Sometimes lives go in totally different directions. This isn’t anyone’s fault and no one did anything specifically wrong in the friendship. You moved away, you aren’t 12 years old anymore, you gave birth to an alien, etc. If there wasn’t a lot of commonality to begin with, an event like a move, a marriage, a child, a study abroad program, can really magnify the difference in lives you and your friend lead. You stop calling because you have nothing to talk about. She stops e-mailing because she knows you aren’t interested in what her daughter did at daycare. You both, mutually and unintentionally, stop contacting each other for long period of times. Eventually, you feel that too much time has passed and it would be awkward to call now. This is what I like to refer to as a “soft divorce.”
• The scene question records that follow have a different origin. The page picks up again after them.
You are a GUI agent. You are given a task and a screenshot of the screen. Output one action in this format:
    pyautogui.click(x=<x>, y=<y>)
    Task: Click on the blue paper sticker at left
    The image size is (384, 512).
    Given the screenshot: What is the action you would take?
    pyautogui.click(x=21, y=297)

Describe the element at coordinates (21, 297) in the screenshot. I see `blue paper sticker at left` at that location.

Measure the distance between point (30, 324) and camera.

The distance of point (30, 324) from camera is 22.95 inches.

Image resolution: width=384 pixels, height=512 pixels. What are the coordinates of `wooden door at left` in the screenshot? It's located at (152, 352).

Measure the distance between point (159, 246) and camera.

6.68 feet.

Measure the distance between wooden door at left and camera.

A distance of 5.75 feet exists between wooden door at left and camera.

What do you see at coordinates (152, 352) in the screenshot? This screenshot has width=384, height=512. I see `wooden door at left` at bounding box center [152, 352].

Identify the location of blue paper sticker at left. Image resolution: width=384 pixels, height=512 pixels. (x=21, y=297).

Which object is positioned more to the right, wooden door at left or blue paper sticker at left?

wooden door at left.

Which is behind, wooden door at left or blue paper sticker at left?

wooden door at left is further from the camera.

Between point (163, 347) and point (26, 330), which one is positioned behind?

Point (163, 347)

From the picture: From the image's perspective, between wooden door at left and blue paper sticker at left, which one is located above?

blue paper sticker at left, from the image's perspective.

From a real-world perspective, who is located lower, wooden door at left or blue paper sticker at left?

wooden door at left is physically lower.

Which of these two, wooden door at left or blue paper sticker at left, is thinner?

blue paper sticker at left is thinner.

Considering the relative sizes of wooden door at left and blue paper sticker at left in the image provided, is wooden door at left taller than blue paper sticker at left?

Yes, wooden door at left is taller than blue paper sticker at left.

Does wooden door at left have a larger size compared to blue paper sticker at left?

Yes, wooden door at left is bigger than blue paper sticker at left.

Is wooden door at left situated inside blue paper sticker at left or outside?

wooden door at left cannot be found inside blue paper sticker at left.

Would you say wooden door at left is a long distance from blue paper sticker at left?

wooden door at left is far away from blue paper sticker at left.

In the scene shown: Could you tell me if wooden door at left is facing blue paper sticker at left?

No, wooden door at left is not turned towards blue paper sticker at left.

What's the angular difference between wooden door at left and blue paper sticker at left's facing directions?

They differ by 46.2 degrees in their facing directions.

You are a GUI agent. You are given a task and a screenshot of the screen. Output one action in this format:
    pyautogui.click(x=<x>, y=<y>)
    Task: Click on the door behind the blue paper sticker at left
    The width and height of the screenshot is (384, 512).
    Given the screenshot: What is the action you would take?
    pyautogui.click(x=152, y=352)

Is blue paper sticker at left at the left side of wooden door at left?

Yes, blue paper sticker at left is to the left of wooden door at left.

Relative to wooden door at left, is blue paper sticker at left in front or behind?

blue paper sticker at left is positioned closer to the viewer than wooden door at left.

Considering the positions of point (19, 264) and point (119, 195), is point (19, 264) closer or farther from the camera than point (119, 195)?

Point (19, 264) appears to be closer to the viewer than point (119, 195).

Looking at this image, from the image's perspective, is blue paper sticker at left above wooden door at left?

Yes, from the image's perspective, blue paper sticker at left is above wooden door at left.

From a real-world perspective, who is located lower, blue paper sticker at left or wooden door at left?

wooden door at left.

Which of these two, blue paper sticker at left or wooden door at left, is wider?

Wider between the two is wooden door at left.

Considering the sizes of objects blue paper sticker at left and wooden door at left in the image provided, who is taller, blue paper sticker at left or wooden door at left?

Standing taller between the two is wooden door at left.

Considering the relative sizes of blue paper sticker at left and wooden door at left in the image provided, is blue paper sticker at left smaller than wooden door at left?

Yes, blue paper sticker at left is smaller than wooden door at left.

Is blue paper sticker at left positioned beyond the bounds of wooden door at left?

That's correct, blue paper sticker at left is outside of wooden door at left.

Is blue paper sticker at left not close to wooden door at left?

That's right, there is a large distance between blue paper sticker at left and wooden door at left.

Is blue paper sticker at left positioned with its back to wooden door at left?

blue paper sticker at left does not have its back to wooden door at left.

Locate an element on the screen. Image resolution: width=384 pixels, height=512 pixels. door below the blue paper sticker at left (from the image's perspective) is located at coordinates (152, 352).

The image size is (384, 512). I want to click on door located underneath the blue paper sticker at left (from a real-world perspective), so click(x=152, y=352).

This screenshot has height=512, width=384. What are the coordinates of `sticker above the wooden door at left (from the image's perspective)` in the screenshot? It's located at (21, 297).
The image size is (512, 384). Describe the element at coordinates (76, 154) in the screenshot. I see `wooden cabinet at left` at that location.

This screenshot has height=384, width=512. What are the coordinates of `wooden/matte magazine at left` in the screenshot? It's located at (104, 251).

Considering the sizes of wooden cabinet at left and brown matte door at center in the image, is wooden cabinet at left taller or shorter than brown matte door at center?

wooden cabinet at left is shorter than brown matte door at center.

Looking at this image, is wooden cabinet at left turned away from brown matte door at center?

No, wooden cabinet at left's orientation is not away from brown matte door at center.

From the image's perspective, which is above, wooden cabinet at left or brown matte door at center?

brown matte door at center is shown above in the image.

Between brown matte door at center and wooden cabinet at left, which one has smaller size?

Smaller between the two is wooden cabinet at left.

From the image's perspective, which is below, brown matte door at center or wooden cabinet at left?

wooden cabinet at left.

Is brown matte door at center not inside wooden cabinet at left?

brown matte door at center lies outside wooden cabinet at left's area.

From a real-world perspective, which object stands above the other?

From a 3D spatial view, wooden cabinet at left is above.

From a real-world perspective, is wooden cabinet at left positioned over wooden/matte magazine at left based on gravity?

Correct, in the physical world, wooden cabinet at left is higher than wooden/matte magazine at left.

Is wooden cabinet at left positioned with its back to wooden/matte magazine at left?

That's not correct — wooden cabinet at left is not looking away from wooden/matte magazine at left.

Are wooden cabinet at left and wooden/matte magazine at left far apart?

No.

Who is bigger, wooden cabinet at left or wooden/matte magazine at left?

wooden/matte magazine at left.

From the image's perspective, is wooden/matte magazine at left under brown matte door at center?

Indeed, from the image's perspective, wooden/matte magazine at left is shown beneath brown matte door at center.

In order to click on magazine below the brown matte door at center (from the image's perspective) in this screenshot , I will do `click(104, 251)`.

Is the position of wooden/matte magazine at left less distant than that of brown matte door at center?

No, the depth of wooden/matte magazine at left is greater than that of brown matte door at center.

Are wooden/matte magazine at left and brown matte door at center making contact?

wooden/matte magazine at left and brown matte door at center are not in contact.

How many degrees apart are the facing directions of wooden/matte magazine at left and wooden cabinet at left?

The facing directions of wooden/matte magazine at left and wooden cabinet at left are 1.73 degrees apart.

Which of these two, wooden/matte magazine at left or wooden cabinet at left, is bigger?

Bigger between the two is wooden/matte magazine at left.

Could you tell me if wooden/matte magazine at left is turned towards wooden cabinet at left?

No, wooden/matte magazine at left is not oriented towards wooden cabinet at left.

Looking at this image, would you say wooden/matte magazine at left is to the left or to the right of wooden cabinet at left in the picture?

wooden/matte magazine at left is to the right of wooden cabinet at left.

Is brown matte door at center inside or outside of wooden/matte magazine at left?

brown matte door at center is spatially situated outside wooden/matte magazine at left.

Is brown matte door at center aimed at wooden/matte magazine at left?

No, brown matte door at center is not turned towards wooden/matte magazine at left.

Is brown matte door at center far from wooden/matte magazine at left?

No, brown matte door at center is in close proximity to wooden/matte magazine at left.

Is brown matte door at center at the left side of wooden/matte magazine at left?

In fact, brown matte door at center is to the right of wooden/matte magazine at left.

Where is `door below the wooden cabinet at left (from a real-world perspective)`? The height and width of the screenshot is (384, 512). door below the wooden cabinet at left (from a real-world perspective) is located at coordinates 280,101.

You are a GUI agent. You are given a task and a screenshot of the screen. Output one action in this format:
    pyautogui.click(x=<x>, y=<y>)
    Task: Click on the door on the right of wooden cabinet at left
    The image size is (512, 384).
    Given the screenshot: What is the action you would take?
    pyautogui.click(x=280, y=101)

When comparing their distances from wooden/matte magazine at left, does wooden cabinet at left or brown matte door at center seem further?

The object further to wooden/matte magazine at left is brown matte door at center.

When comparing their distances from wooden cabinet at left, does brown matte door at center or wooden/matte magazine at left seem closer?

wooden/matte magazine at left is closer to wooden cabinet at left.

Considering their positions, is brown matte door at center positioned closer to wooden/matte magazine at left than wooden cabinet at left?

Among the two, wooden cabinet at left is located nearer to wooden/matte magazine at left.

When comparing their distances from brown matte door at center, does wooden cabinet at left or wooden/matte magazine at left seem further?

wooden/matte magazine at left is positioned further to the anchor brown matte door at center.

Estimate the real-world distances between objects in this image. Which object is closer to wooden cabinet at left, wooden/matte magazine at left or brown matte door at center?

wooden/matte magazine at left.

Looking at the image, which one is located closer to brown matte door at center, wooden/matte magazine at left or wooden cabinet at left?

Of all the friend-i-vorces, this is the definitely the easiest, however perhaps the saddest. You still like your friend and if you ran across him at the supermarket, you’d hug him and say hello. You have no idea really why you stopped hanging out and you feel the guiltiest about letting this relationship fade. This is life and this happens to all of us. The good news is we might rekindle that friendship if we run into him. There is no negative memory burned in our brain that prevents us from starting over again. If however, you really never had much in common and you are both so different, it is best to remain softly divorced.

Before kicking the friend to the curb, you may want to take a look inward at yourself. Are you being too hard on the friend? Can you forgive them for the insults, missed parties, money owed, boyfriends stolen? Are you able to move past things that have happened in the past? Many times, I’ve tried to fancy myself as forgiving and forgetting, but I also know better. My feelings get hurt and they have memory of their pain. At times I see “the friend” and I am instantly drawn back to the time he hurt my feelings. I know this about myself and I try to work on it. I am stubborn, I am angry and I’m competitive. I want to win and sometimes if someone makes me feel like a loser, I discount all the times that friend made me feel like a winner.

Evaluate whether you have the ability to move on and forgive. Evaluate whether the friend is sorry for her actions, will likely do this again, and if you’ll be okay if it does happen again. This is on you. If you can’t get past it, you need to end the friendship. You’ll drive yourself crazy, make your friend miserable and make all of your other friends crazy whilst they listen to you complain about the whole situation.

If after all your analysis and self-evaluation, you look at the situation and realize, your friend is not a friend at all. She takes advantage of you, judges you, makes you feel bad about yourself, is embarrassing to herself and others, has a serious drug problem that she won’t deal with, beats her children, steals from the poor, kicks dogs, or is just a downright dick, get rid of her! Life is too short to choose to surround yourself with assholes. We are forced to be around jerks at work and we all know you can’t pick your family. Why on earth would we choose to be with people that make us miserable? Sometimes friend-i-vorce is called for.